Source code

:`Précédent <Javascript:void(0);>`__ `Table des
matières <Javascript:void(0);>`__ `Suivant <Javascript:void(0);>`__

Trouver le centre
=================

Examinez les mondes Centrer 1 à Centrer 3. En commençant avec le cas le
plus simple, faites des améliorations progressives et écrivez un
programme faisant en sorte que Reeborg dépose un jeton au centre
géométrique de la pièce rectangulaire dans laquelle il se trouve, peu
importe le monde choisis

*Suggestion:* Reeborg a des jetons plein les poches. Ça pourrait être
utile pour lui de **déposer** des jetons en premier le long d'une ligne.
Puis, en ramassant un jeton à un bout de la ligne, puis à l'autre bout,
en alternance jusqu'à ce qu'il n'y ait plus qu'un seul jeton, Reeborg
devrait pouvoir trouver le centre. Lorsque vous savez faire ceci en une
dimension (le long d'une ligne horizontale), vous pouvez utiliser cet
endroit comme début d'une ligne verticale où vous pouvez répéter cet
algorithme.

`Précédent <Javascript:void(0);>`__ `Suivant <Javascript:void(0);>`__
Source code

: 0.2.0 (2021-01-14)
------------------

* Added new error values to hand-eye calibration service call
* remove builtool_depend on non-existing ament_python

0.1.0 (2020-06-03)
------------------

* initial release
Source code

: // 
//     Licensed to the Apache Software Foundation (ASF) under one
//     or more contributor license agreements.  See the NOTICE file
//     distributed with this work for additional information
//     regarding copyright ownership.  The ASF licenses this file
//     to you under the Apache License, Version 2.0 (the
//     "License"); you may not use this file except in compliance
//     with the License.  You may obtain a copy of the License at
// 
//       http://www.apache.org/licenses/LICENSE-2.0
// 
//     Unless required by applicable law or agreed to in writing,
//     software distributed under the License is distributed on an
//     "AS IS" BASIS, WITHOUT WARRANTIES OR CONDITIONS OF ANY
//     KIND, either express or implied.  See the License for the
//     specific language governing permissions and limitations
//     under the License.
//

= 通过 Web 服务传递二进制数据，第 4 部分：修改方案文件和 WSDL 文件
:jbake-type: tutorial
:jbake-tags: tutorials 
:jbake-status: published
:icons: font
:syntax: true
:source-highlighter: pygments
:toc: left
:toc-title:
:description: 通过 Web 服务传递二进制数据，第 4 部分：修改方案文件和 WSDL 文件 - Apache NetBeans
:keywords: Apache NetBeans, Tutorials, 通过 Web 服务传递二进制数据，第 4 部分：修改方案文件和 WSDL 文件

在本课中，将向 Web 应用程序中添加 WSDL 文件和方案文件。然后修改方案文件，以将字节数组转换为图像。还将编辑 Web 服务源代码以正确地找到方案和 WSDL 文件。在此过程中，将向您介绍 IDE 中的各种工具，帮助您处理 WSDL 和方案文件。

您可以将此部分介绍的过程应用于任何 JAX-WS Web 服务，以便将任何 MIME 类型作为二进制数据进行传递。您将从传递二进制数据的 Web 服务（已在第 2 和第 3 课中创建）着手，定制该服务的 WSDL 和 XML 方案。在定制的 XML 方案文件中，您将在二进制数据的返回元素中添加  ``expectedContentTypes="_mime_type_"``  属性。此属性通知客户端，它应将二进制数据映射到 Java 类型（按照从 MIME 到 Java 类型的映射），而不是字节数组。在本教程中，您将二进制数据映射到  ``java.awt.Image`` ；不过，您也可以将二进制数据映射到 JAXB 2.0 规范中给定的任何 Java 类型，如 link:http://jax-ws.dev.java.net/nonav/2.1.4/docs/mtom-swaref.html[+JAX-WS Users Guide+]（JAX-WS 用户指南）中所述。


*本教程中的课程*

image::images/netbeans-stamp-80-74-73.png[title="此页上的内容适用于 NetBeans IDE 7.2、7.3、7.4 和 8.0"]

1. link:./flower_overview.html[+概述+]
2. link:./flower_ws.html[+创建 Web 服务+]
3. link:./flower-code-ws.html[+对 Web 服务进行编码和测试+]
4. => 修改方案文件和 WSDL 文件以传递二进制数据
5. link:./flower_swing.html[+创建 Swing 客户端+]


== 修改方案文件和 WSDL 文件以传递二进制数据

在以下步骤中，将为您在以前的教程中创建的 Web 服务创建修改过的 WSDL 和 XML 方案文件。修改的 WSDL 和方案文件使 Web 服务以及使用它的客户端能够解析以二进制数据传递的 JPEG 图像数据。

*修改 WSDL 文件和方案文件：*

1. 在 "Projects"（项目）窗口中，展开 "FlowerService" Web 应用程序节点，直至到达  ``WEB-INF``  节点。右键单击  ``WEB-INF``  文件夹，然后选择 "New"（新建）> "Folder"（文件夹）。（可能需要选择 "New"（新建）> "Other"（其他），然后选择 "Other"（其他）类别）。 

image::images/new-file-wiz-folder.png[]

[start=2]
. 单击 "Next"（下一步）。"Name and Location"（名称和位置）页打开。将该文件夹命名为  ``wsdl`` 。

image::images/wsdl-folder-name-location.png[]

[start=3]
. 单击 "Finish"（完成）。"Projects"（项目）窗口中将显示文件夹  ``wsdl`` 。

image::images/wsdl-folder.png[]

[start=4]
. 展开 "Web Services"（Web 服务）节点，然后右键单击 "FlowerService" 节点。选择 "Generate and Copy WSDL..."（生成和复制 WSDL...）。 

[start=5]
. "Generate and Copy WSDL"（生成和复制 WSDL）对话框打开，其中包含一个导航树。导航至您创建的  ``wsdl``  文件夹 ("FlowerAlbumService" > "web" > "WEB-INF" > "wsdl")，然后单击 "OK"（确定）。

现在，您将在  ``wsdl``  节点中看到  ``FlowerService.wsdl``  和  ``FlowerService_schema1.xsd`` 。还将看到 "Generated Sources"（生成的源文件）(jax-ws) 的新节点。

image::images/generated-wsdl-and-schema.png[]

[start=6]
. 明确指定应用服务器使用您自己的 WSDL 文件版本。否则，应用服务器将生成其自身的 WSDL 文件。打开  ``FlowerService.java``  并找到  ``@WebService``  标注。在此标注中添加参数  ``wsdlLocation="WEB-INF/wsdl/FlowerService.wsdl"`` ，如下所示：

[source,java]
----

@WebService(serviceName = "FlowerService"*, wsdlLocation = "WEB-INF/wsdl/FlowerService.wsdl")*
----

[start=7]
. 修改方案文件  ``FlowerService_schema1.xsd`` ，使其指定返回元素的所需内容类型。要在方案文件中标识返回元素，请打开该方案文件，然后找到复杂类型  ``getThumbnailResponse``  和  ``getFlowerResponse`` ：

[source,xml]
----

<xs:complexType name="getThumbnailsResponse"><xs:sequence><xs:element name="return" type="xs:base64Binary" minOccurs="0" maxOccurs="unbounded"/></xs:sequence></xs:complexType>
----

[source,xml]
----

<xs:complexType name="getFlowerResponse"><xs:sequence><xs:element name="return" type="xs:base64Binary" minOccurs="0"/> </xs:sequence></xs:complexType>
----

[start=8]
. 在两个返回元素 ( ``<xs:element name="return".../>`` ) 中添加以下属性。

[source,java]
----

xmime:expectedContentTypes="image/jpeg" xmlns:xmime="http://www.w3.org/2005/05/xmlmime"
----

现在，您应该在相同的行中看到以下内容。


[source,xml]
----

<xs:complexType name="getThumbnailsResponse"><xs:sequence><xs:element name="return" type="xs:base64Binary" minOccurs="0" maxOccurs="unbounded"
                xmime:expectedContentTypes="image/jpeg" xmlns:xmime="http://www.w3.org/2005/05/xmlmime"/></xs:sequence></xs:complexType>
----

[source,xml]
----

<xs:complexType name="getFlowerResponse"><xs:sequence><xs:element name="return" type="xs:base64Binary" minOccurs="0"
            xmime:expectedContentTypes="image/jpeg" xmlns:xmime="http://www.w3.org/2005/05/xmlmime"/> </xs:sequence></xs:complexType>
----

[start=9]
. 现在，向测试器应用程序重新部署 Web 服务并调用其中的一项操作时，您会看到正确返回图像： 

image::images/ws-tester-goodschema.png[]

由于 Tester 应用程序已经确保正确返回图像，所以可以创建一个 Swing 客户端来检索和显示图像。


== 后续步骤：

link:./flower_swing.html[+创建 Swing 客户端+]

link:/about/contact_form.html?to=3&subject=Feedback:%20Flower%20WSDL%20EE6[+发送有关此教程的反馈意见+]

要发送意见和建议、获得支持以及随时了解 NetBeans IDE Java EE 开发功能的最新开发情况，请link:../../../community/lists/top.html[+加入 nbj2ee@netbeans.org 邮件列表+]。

→ Job: Look through the material for "Suivant". Copy each line that has it.

→ Solution:
matières <Javascript:void(0);>`__ `Suivant <Javascript:void(0);>`__
`Précédent <Javascript:void(0);>`__ `Suivant <Javascript:void(0);>`__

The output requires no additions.